SETILive’s First Birthday

A year ago plus a few days, SETILive was launched, coinciding with the Science Channel’s “Are We Alone?” month.  They featured all things ET including SETI (the Search for Extraterrestrial Intelligence) and along with science, some mythology, fact, fiction, speculation and some stuff that’s simply beyond the rim. This wonderful range of material naturally revolves around this rich, inspiring and stimulating subject. It all rises from the fundamental question that the Science Channel used as their tag line: “Are We Alone?” and crosses interdisciplinary lines from science to religion, from investigative techniques to conspiracy theories, engineering to imaginative fantasy fiction.

Well, March 2013 is Science Channel’s second annual “Are We Alone?” month and they’re once again in partnership with the SETI Institute. Part of that partnership will be connecting viewers with SETILive through a link on the website and probably some on-air messages.  Discovery has a blog post about the event.

In the past year, 78,000 people have signed up to be “SETIzen scientists” at SETI Institute  / zooniverse’s SETILive project. Together they’ve viewed sets of waterfall images almost 4 million times, looking for ET signals and also dutifully marking earth-based radio interference signals. We went seven long months without a critical piece of the SETILive concept – follow-ups: The ability to command the telescope to re-check a particular habitable-zone star (usually in the Kepler field) immediately after finding potential ET signals in the data to see if the signal persists.

Shortly after getting follow-ups working, we re-vamped the site to give it a nicer look and made it a bit more efficient and friendly including an improved tutorial. We recently made the user’s task of marking live data much easier by not requiring the signal descriptions clicks that are now only needed for processing archived data, when time is not critical. When checking live data, we also encourage users to skip marking signals that they see are showing up in more than one beam and just look for ET candidates, which show up in one beam only. With live data, we only have about 2.5 minutes to check as many of the twelve sets of live data uploaded to us every 3 to 5 minutes when the telescope is active.

Since they became operational in October, we’ve triggered almost one thousand follow-up requests.
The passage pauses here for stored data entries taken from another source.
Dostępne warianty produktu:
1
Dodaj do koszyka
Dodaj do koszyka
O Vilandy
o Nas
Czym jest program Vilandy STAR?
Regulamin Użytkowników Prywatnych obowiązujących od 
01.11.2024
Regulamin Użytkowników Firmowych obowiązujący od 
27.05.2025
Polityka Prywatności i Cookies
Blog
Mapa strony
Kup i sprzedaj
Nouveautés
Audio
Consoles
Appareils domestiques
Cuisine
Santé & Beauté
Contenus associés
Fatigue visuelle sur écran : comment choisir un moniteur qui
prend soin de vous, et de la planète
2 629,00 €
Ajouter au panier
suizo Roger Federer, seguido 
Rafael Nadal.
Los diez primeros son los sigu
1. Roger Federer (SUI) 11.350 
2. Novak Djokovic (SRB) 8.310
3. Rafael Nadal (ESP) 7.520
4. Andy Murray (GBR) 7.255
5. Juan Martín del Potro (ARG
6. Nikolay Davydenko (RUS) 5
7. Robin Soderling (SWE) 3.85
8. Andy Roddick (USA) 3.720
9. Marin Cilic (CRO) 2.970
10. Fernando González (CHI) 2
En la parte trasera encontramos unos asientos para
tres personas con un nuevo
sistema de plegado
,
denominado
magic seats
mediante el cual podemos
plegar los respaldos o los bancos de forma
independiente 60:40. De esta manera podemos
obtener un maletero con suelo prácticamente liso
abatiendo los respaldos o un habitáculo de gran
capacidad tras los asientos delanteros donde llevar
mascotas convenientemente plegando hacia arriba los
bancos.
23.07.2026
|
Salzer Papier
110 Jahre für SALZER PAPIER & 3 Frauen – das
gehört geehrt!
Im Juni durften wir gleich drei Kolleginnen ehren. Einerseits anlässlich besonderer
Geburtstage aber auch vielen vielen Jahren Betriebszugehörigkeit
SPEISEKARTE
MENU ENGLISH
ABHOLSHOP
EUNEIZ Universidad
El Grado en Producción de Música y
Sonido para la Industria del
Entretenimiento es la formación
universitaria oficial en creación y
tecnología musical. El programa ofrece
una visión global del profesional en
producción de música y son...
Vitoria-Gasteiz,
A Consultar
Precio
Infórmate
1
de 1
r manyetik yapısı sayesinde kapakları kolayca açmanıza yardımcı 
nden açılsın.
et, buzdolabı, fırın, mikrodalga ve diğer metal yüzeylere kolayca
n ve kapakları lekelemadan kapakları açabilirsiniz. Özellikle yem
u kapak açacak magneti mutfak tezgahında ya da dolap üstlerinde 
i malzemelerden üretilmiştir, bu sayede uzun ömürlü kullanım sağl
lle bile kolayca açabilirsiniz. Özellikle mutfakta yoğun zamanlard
Maybe about half of those arrived at the telescope in time to produce a follow-up measurement, but that percentage is improving with the marking improvements we’ve already made will improve further in the future as we get smarter in the marking analysis algorithm and how deal out the data to users. Other improvement to both the front- and back-ends are also coming in the next few weeks.

We’re looking forward to an influx of new and returning users this month and we welcome you all to join in this unique way of contributing to the grand endeavor of trying to answer the question: “Are We Alone?”